Even with the costly renovation, Hermann still stands to make a decent profit of roughly $7 million in a year’s time, although it’s unknown how much of his or his company’s money was invested in the original acquisition and capital improvements, Hise said.

“In general, high-priced hotel transactions like this are very limited, given the current financing environment but big deals like this do happen where institutional buyers who have extra capital to spend will purchase a high-end hotel like this that they think has promise for the future,” she said. “It’s a luxury hotel and the buyer probably sees the upside in the renovations.”

She noted that given what appears to be rising costs for the inn’s makeover, she isn’t surprised that Hermann may have wanted to sell.

“So that’s another reason why we’re not seeing a lot of these big transactions occur because a lot of owners and developers are taking the wait-and-see approach,” she said. “They’re saying, let’s wait until the costs are more favorable, and there’s still talk of a possible recession, so that’s why it’s harder for investors to get deals to pencil out right now.”

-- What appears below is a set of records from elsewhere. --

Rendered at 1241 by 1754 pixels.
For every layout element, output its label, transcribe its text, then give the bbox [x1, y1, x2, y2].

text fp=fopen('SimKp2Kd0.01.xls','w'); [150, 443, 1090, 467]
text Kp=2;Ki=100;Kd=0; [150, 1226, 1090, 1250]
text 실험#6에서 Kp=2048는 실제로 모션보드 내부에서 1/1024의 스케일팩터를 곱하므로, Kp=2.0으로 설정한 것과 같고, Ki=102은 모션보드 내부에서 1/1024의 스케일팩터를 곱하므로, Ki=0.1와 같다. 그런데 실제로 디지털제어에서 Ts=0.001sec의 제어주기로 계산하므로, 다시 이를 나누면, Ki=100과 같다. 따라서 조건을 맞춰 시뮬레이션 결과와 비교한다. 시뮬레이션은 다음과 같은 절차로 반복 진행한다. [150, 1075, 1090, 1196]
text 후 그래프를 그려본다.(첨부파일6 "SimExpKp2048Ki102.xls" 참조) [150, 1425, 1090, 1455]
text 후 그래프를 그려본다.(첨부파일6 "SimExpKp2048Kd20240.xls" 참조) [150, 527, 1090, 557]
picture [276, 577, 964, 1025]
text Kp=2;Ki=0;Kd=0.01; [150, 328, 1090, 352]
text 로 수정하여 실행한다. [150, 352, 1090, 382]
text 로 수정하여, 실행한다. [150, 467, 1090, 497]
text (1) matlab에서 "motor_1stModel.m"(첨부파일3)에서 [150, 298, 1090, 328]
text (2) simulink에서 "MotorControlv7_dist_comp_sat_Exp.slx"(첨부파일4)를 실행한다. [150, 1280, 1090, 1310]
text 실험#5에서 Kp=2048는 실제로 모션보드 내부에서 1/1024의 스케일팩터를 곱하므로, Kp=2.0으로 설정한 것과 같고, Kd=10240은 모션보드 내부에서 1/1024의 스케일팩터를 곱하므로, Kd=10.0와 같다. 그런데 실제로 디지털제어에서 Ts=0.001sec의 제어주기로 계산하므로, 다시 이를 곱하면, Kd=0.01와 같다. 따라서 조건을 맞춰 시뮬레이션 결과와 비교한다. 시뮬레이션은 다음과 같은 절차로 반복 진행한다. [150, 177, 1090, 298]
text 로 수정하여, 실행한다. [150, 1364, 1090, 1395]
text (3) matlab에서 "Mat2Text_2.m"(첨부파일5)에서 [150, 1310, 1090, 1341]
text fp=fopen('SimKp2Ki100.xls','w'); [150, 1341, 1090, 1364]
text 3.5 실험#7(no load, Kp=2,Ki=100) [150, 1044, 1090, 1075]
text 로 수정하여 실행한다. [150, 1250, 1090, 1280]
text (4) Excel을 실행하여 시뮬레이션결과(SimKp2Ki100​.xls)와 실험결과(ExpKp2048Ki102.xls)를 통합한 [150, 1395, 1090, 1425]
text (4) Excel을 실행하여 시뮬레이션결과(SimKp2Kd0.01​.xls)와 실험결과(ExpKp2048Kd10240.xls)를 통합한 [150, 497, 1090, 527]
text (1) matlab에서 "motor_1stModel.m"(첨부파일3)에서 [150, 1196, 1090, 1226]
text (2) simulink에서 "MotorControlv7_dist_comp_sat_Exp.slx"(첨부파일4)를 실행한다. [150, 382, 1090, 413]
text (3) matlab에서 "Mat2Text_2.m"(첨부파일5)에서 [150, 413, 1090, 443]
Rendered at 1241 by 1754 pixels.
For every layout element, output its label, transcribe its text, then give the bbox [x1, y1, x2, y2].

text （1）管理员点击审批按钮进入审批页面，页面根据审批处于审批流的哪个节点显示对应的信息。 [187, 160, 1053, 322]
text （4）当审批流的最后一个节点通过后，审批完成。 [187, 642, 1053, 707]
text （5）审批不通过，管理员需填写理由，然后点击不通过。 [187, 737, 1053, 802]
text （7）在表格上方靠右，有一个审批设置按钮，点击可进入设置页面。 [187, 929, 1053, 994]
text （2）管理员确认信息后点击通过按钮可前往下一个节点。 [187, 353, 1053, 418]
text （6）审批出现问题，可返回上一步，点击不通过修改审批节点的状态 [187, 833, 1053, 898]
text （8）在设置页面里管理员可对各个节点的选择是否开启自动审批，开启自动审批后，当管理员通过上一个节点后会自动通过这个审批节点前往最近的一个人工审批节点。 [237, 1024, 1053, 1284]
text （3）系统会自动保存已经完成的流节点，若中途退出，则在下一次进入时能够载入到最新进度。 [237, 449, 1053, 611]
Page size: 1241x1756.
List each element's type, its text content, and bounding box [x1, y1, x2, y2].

Reay suspects that Hermann may have been under financial pressure to sell but it’s hard to know for sure, he said.

“If all we have to go on is that he paid $42.7 million and a press release says he put $50 million into the renovation, you’re probably selling it because you went way, way over budget on your renovation,” Reay speculated.

The Inn at Rancho Santa Fe has a rich history dating to the earlier days of Hollywood when the resort welcomed legendary stars like Bing Crosby and Charlie Chaplin.

Originally built by the Santa Fe Land Improvement Co. — the developers of Rancho Santa Fe — as a guesthouse for clients, the inn was named La Morada when it first opened in 1923. The name later changed to the Inn at Rancho Santa Fe in the early 1940s when it was acquired by its third owner.

Before the hotel was acquired by JMI in 2012, it was last sold in 1958, when Stephen Royce, who had been a pitcher for the New York Giants for just one year, purchased it.